De VNG-publicatie stelt dat een gebied gezien kan worden als 'gemengd gebied' indien er sprake is van een matige tot sterke functiemenging of ligt nabij een hoofdontsluitingsweg. Het plangebied is gelegen ten westen van De Bleek. De directe omgeving van het plangebied bestaat uit woningen en (agrarische) bedrijvigheid. Er zijn enkele percelen met een bedrijfsbestemming en de N228 gelegen in de nabijheid van het plangebied. Derhalve is sprake van het omgevingstype 'gemengd gebied'. Om die reden kan de richtafstand, met uitzondering van het aspect gevaar, met één afstandsstap worden verminderd.
Activiteit | SBI-2008 | Adres | Milieucategorie (maximaal toegestaan) | Richtafstand (gemengd gebied) | Minimale afstand tot de woningen |
Agrarisch bedrijf, melkveehouderij | 0141, 0142 | Willeskop 5, Montfoort | - | 50 m (Wgv /
Verordening lokaal geurbeleid) | 250 m |
Timmerwerkfabriek | 162 | Willeskop 30, Montfoort | 3.2 | 50 m | 118 m |
Constructiebedrijf aanhangers | 281 | Beneden Kerkweg 1(B) | 3.1 | 30 m | 0 m |
Uit de bovenstaande tabel volgt dat voor de Timmerwerkfabriek aan Willeskop 30 voldaan wordt aan de richtafstand.

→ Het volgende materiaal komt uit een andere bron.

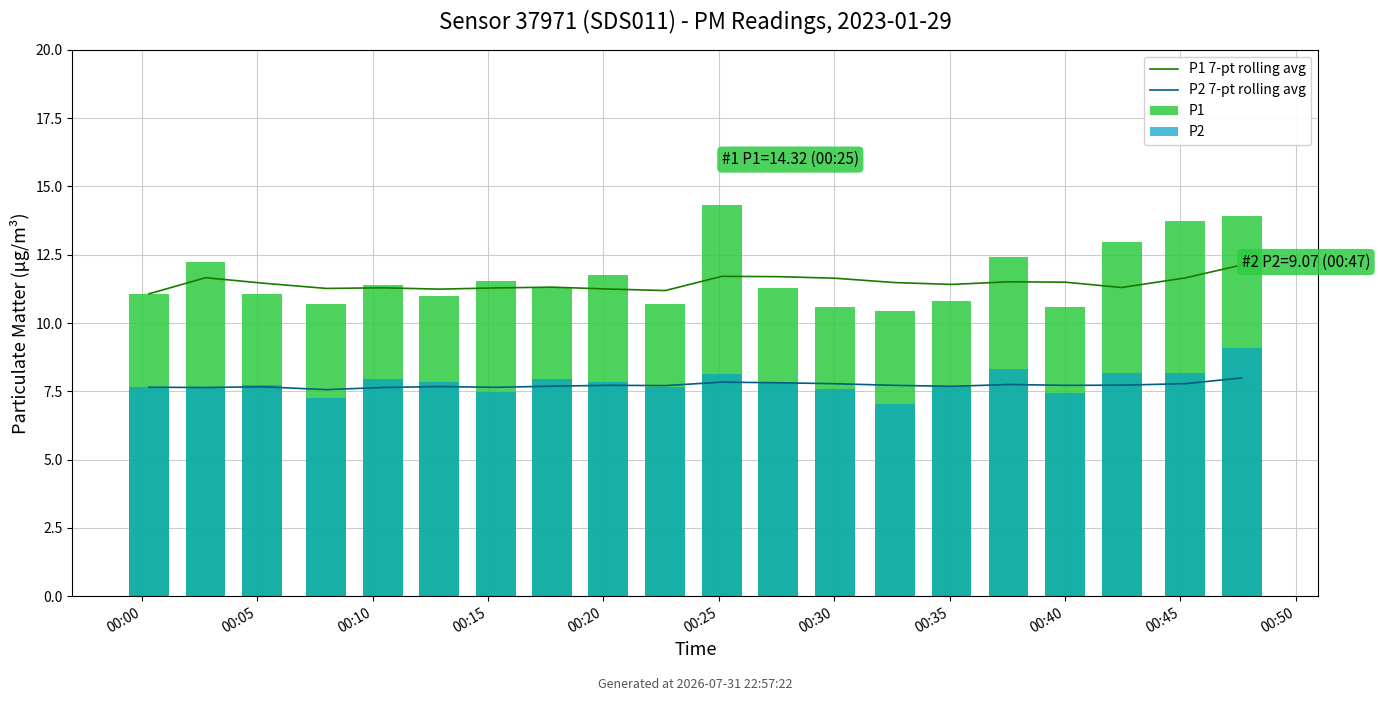

Is the value of P1 7-pt rolling avg at 00:40 greater than the value of P2 7-pt rolling avg at 00:00?

Yes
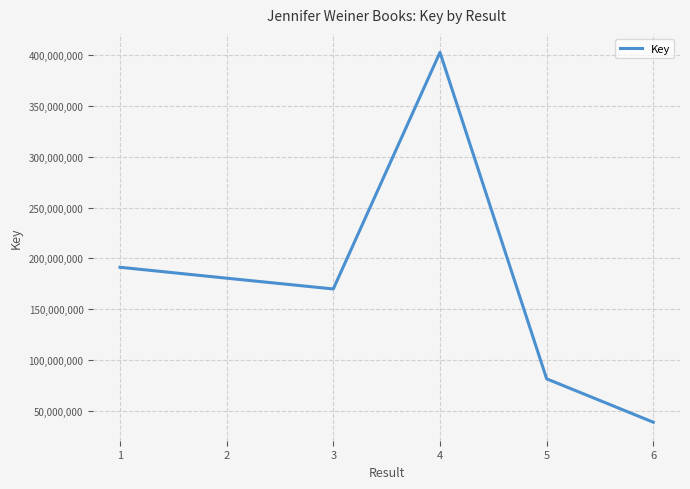

What is the average value?

177442145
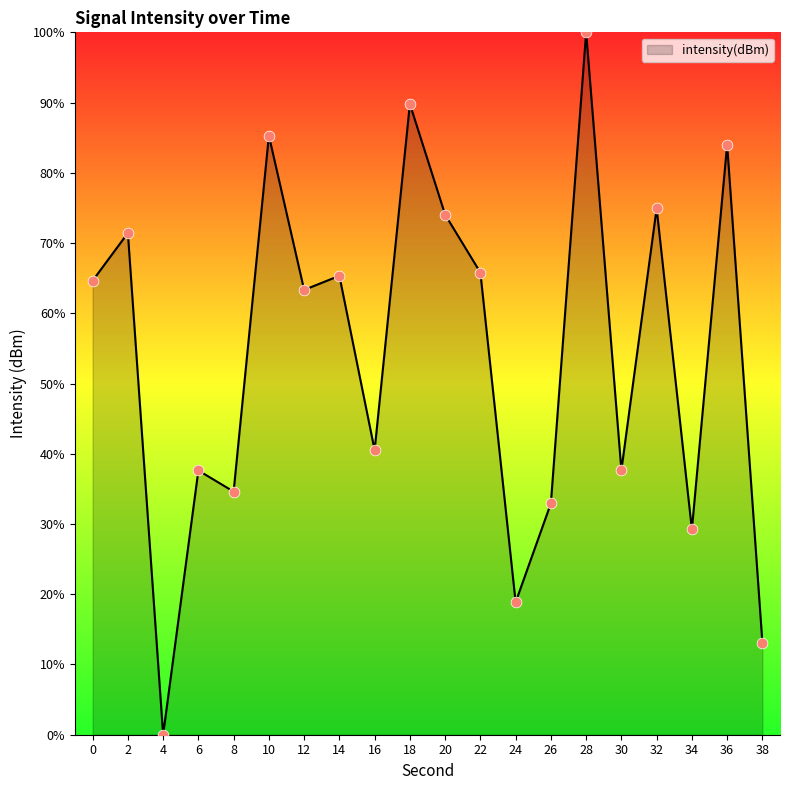

What is the change in value from 4 to 8?

+34.6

Daarnaast volt uit de tabel dat de beoogde woningen niet voor alle milieubelastende activiteiten in de omgeving van de locatie op voldoende afstand zijn gelegen. Deze activiteiten zullen daarom verder toegelicht worden. Verder moet worden nagegaan of de beoogde ontwikkeling milieubelastende activiteiten omvat. In onderhavig plan gaat het om de ontwikkeling van uitsluitend een woonfunctie en worden geen milieubelastende activiteiten mogelijk gemaakt.
Willleskop 5
Voor de melkrundveehouderij aan de Willeskop 5 geldt in principe een minimale afstand van 100 meter tot woningen binnen de bebouwde kom op grond van artikel 3.117 Activiteitenbesluit. Op 11 november 2010 is de Verordening lokaal geurbeleid landelijk gebied Montfoort vastgesteld. Hierin is geregeld dat tussen een veehouderij waar vaste afstandsdieren worden gehouden en een geurgevoelig object binnen de bebouwde kom ten minste 50 meter aangehouden moet worden. Aan deze afstand wordt voldaan voor de beoogde woningen in fase 1.
Beneden Kerkweg 3
Aan de Beneden Kerkweg 3 was ook een agrarisch bedrijf gevestigd. De bedrijfsvoering is al enige tijd terug gestaakt. In het kader van de planontwikkeling is met de ontwikkelende partij afspraken gemaakt over de overdracht van grond alsmede het herbestemmen van de bedrijfswoning en bedrijfsgebouwen naar wonen. Daarmee wordt dit object niet meer nader beschouwd in het kader van bedrijven en milieuzonering.
Beneden Kerkweg 1b
Aan Beneden Kerkweg 1b is een constructiebedrijf voor aanhangers gevestigd. Voor dit bedrijf geldt milieucategorie 3.1 waarbij een richtafstand van 30 m geldt. De beoogde woningen worden op korte afstand van dit bedrijf gerealiseerd. Voor het bedrijf aan de Beneden Kerkweg is in november 2020 akoestisch onderzoek uitgevoerd door Agel adviseurs in het kader van bestemmingsplan Benedenkerkweg 1b, Montfoort, waarmee op ca. 3 m afstand van dit bedrijf een woning mogelijk gemaakt wordt. Uit dit onderzoek blijkt dat de geluidsbelasting van het bedrijf beperkt is. De activiteiten op locatie zijn beperkt. Op locatie vindt onderhoud plaats, worden aanhangers verkoop klaar gemaakt en worden reparaties aan de aanhangwagens uitgevoerd. Deze activiteiten vinden inpandig plaats in het bestaande bedrijfspand. De uit te voeren werkzaamheden zijn vergelijkbaar met de werkzaamheden binnen een garagebedrijf. De werkzaamheden betreffen handmatige werkzaamheden waarbij in hoofdzaak handgereedschap wordt gebruikt. Binnen het bedrijf zijn 4 personen werkzaam. Binnen de bedrijfslocatie worden geen aanhangwagens gefabriceerd.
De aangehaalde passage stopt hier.